I’ve worked with Python before, even on a professional level (I once found a job on Elance to write a student’s computer science assignments in Python 😆) But I have been pretty averse to it. Python however is one of the most in-demand programming languages and is the glue language for AI/ML. I figured that if there was a place to invest time into growing my knowledge, Python would probably pay the greatest dividends.


  • boaviztapi - Uncaught exception to include CORS middleware - FastAPI is an incredibly popular web framework, so I wanted to find a project that had an open issue which utilized FastAPI. If an uncaught exception bubbles up, middleware is not applied to the response. In this case, there’s no CORS headers added to the response, so the 500 response won’t necessarily be returned to the end-user. This was fun to work on and pretty informative. I learned about exception handling and that context can be suppressed (which Python adds when an Exception is raised while handling another Exception)
  • talkdai/dialog - Allow setting model_name in the prompt’s TOML - One of the things about Python that has kind of confused and frustrated me is the declaration of variables which are importable in other packages. I’m very used to the namespacing of PSR standard PHP, so this always makes me scratch my head a bit. I also learned that a Python dict has a handy method for getting a value by key OR returning a default.
  • cogent3 - Filter available_apps by name - I love that Python now has typehints. My understanding is that typehints are more a nicety than a true enforcement of types, which I dislike. I find the {str} in {another_str} format to be a big departure, but something I imagine I could get used to.
  • monkeypatch/tanuki.py - Telemetry can be disabled - class level static variables are unintuitive to me coming from PHP-land, so realizing I had to reference the class by name within a static method was a learning opportunity.

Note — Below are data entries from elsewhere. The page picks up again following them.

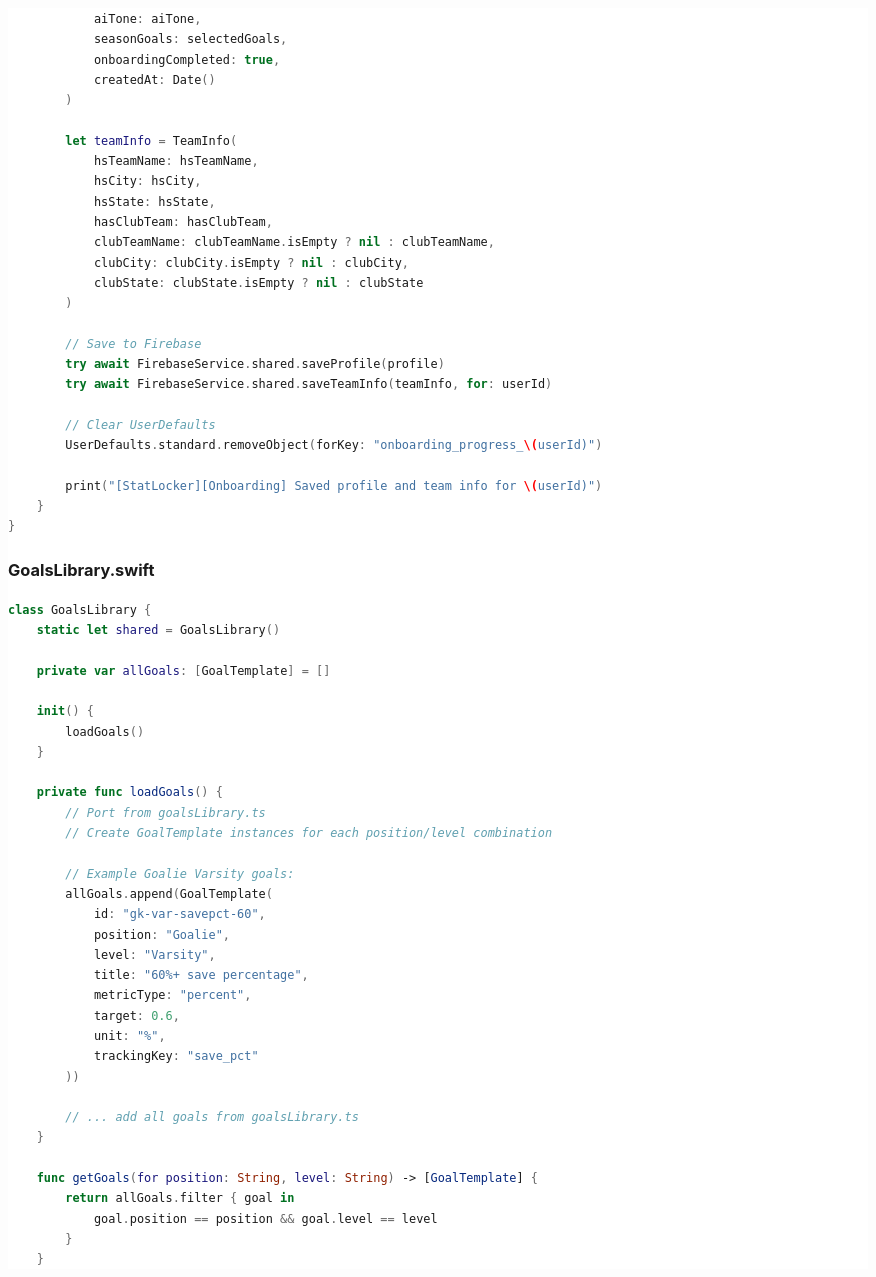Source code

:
 ```swift
            aiTone: aiTone,
            seasonGoals: selectedGoals,
            onboardingCompleted: true,
            createdAt: Date()
        )
        
        let teamInfo = TeamInfo(
            hsTeamName: hsTeamName,
            hsCity: hsCity,
            hsState: hsState,
            hasClubTeam: hasClubTeam,
            clubTeamName: clubTeamName.isEmpty ? nil : clubTeamName,
            clubCity: clubCity.isEmpty ? nil : clubCity,
            clubState: clubState.isEmpty ? nil : clubState
        )
        
        // Save to Firebase
        try await FirebaseService.shared.saveProfile(profile)
        try await FirebaseService.shared.saveTeamInfo(teamInfo, for: userId)
        
        // Clear UserDefaults
        UserDefaults.standard.removeObject(forKey: "onboarding_progress_\(userId)")
        
        print("[StatLocker][Onboarding] Saved profile and team info for \(userId)")
    }
}
```

### GoalsLibrary.swift
```swift
class GoalsLibrary {
    static let shared = GoalsLibrary()
    
    private var allGoals: [GoalTemplate] = []
    
    init() {
        loadGoals()
    }
    
    private func loadGoals() {
        // Port from goalsLibrary.ts
        // Create GoalTemplate instances for each position/level combination
        
        // Example Goalie Varsity goals:
        allGoals.append(GoalTemplate(
            id: "gk-var-savepct-60",
            position: "Goalie",
            level: "Varsity",
            title: "60%+ save percentage",
            metricType: "percent",
            target: 0.6,
            unit: "%",
            trackingKey: "save_pct"
        ))
        
        // ... add all goals from goalsLibrary.ts
    }
    
    func getGoals(for position: String, level: String) -> [GoalTemplate] {
        return allGoals.filter { goal in
            goal.position == position && goal.level == level
        }
    }
```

Python requires a good IDE due to its dynamic typing. And even using PyCharm, I found that it was often a struggle to find which function was being called on an object. I hope that as typehints become more widely adopted, this problem will lessen.

Poetry, pyenv, venv… wtf? There’s too much going on here, and I struggled with each project to get the environment set up. PyCharm does help with that, to some degree, but it’s still not perfect. It really helps me appreciate composer, PHP’s package manager as well as tools like Laravel’s valet.

Final Thoughts

Open-source maintainers of smaller projects have been so incredibly kind to me in my journey. The majority of my open-source contributions have been to Laravel and its associated packages, where the environment is a lot different. There is a lot less patience for questions or people who want to just learn. This is not an indictment of that community, it’s the nature of a large-scale project.

I think I will continue to focus on Python for a bit. Given the number of popular uses of the language, it presents opportunities to go broad before going deep.